We called a press conference and gathered with our manager, Peter, and Justine. We stated that while saddened by Cassidy’s decision to leave the group, it was professionally done and for medical reasons. We assured fans that we were still planning to honor our commitments—but as a permanent trio. Then we left the stage. Justine stayed on a few extra minutes to field more questions. I saw a video clip on my homepage that evening. “Gloss had to replace a member of their group once before, and they don’t intend to do it again,” she said to one query. “The girls are very excited to begin their tour after this minor setback.”

The shit hit the fan. No matter that we were still going on tour. The fans and media despaired that it was the end of Gloss forever. True, the group would not be the same without Cassidy, but it’s not like the rest of us weren’t there to pick up the pieces. We had been a group before Cassidy, and we could survive without her.

I FLICKED THROUGH Instagram while waiting for Emily to find the dresses. Someone reposted something about Lucy Bowen in my feed; Lucy was yet another woman coming forward about her mistreatment by the great Sterling Royce, who had preyed on her when she was underage. The video auto-played. “I was seventeen and thought I was in love. He was older and should have known better.” Lucy hadn’t had a hit in years; this was probably the only way for her to make her star shine again, even if Sterling was getting his due comeuppance. I kept scrolling.

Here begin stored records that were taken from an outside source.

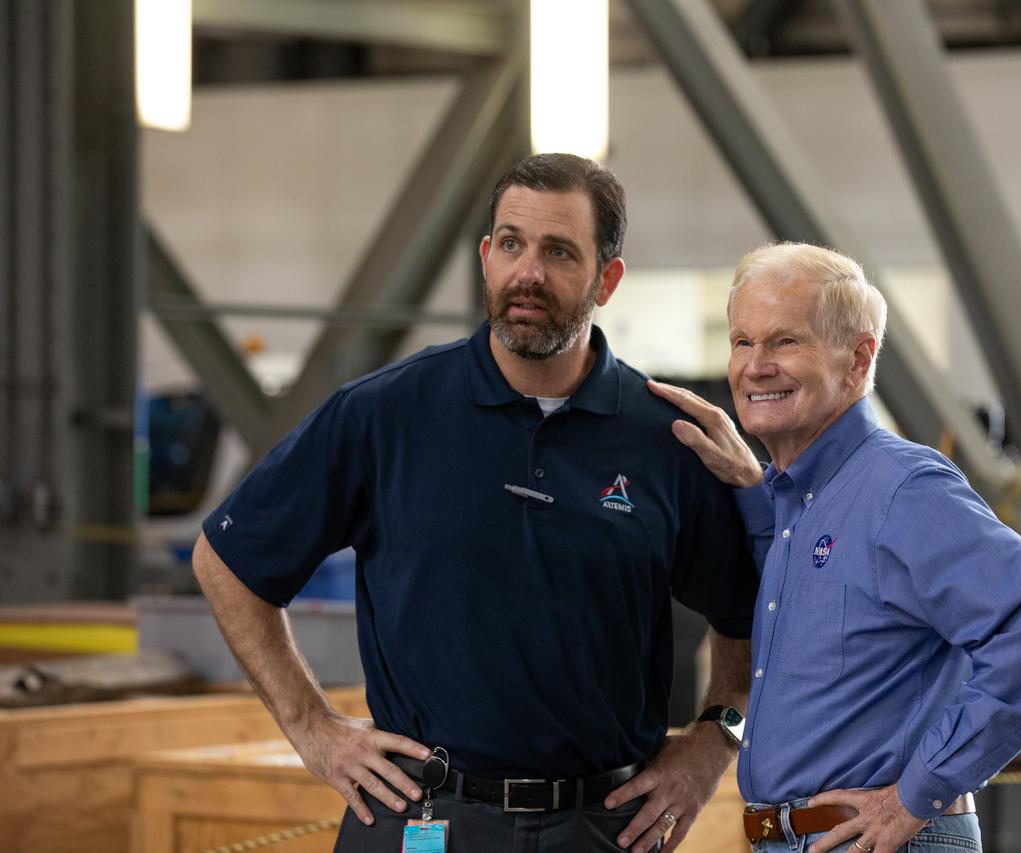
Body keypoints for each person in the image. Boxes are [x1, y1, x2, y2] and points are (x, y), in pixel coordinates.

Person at [192, 153, 758, 853]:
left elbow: (749, 613)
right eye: (512, 244)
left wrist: (712, 744)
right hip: (419, 816)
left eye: (559, 252)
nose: (529, 272)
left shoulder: (666, 438)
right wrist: (311, 727)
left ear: (606, 279)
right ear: (487, 258)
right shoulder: (383, 414)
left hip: (603, 825)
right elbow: (226, 559)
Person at [649, 242, 1021, 853]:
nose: (754, 366)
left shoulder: (902, 489)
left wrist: (919, 793)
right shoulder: (795, 503)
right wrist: (753, 489)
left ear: (858, 361)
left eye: (784, 342)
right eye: (742, 342)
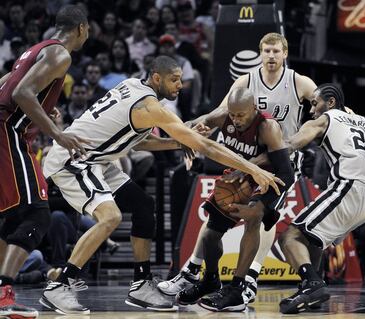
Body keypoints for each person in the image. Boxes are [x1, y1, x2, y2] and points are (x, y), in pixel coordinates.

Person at [39, 55, 281, 314]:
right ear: (157, 78)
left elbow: (137, 142)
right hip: (74, 159)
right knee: (110, 217)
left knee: (144, 205)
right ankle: (60, 285)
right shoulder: (149, 107)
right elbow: (206, 146)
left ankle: (141, 284)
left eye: (180, 79)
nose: (180, 85)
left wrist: (178, 141)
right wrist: (253, 168)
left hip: (98, 159)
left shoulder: (132, 86)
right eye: (174, 80)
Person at [163, 32, 317, 302]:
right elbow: (220, 115)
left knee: (263, 217)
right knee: (217, 208)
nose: (271, 55)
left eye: (275, 51)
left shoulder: (298, 82)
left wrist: (340, 112)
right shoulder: (245, 82)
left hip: (280, 161)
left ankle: (248, 279)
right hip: (245, 162)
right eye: (266, 51)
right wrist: (187, 131)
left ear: (285, 54)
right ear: (260, 53)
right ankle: (193, 270)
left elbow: (322, 106)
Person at [275, 83, 365, 313]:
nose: (311, 110)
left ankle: (312, 285)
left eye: (314, 103)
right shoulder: (364, 121)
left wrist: (254, 163)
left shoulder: (324, 119)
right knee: (315, 237)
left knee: (290, 236)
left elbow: (291, 144)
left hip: (348, 186)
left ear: (330, 103)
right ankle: (314, 285)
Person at [0, 5, 89, 319]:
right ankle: (4, 294)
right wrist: (57, 133)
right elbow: (23, 92)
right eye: (87, 30)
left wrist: (44, 108)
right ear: (80, 28)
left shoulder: (33, 50)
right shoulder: (61, 54)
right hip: (9, 131)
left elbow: (7, 84)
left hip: (7, 129)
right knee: (37, 215)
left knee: (13, 217)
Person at [170, 87, 294, 311]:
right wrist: (187, 135)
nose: (236, 120)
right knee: (210, 234)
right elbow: (196, 122)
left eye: (241, 115)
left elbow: (286, 172)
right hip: (239, 176)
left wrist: (261, 201)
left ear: (254, 109)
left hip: (268, 178)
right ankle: (210, 280)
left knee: (253, 216)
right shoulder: (223, 116)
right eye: (233, 115)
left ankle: (237, 288)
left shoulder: (268, 128)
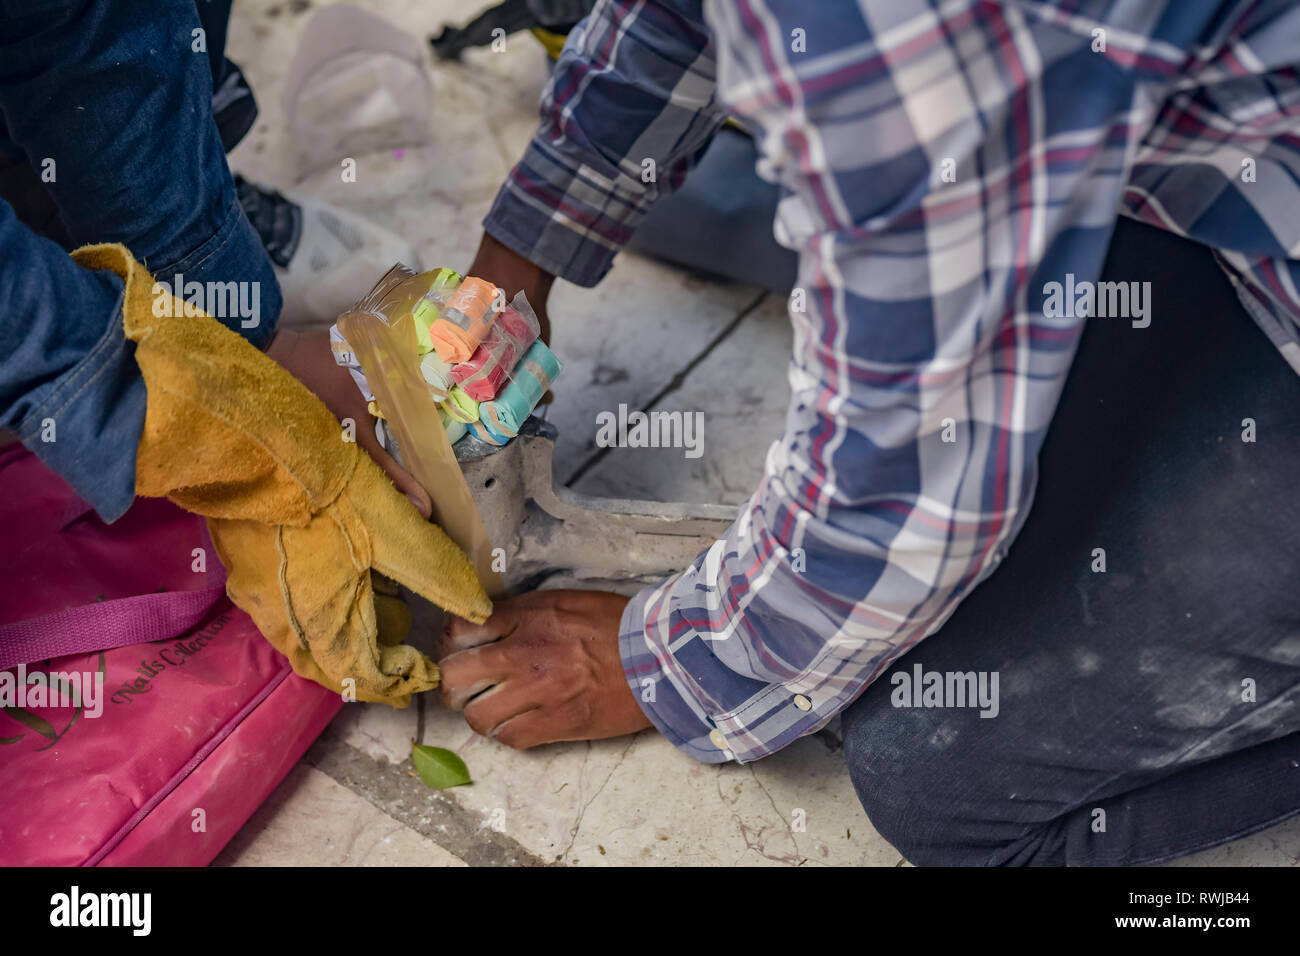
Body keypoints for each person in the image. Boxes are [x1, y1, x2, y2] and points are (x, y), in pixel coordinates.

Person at [435, 0, 1300, 865]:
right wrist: (504, 287)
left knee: (941, 778)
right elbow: (672, 21)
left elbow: (909, 497)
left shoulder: (891, 33)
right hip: (1224, 171)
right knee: (692, 199)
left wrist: (671, 667)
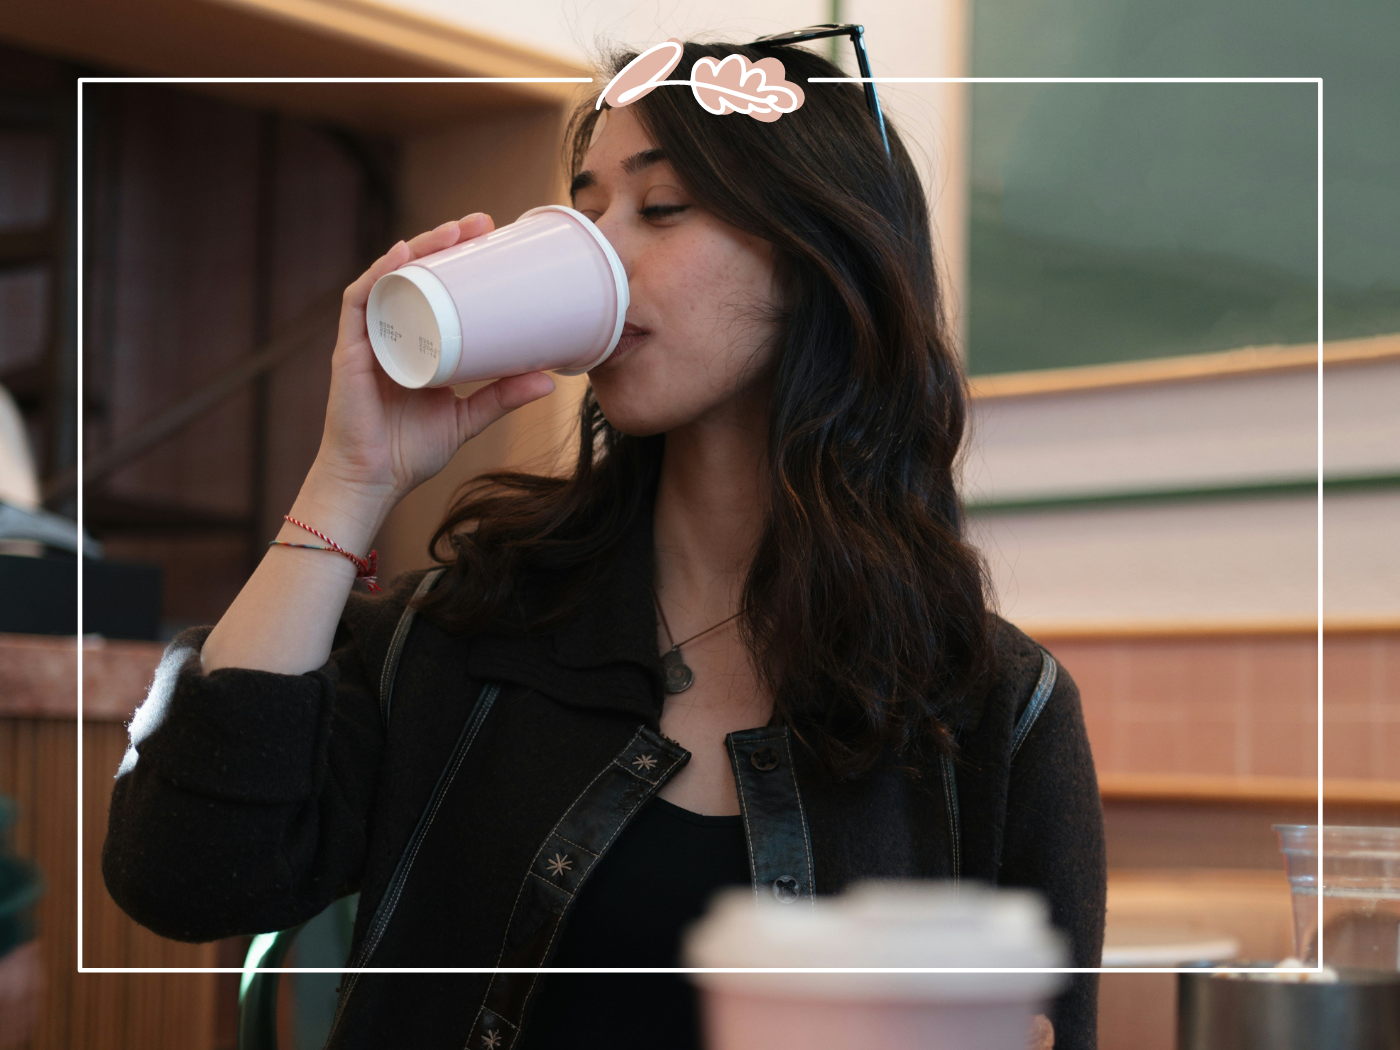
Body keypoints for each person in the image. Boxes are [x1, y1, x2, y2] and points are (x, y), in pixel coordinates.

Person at [102, 38, 1106, 1050]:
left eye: (658, 209)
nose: (602, 254)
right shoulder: (462, 633)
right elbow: (187, 876)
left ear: (816, 258)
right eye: (586, 212)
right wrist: (349, 481)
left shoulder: (990, 714)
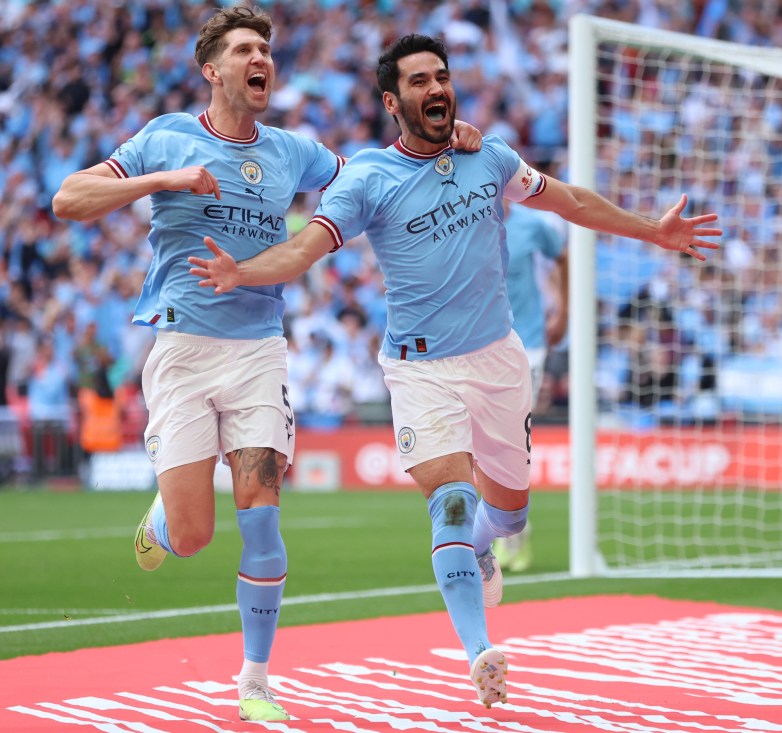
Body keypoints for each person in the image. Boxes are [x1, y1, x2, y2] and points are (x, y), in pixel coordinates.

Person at [188, 33, 721, 709]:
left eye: (442, 77)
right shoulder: (369, 181)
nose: (436, 88)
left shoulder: (489, 155)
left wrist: (652, 229)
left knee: (508, 510)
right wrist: (242, 272)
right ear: (392, 101)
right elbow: (304, 250)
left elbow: (568, 202)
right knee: (451, 500)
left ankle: (484, 547)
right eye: (418, 81)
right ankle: (480, 650)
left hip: (500, 360)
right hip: (420, 370)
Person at [51, 9, 481, 723]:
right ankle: (163, 521)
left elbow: (375, 176)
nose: (264, 60)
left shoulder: (291, 151)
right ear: (212, 70)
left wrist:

Cassidy’s once-private account was now open, and I followed a trail of tags to glean any information about her life since the fall of Gloss. She’d posted her dog, a different house, a glass of wine. But nothing that told me anything personal.

Emily’s voice: “Rose? You still there? There is a gorgeous Dolce dress that would fit you, I think. If your measurements haven’t changed too much. Though it might be a touch long.”

“I’ll swing by and pick it up tomorrow. And Emily?”

“Yeah?”

Emily had known, probably; she was too well connected not to know. But she always kept secrets. Emily was an iron vault.

I cleared my throat. “I know why you want me to talk to the others. But . . .”

“Oh,” she said. “It’s okay. I shouldn’t have pushed you. You can tell them when you’re ready.”

I knew Cassidy had been upset, but it was unacceptable that she’d left without a word of warning.

And now she’d left this world with the loudest goodbye.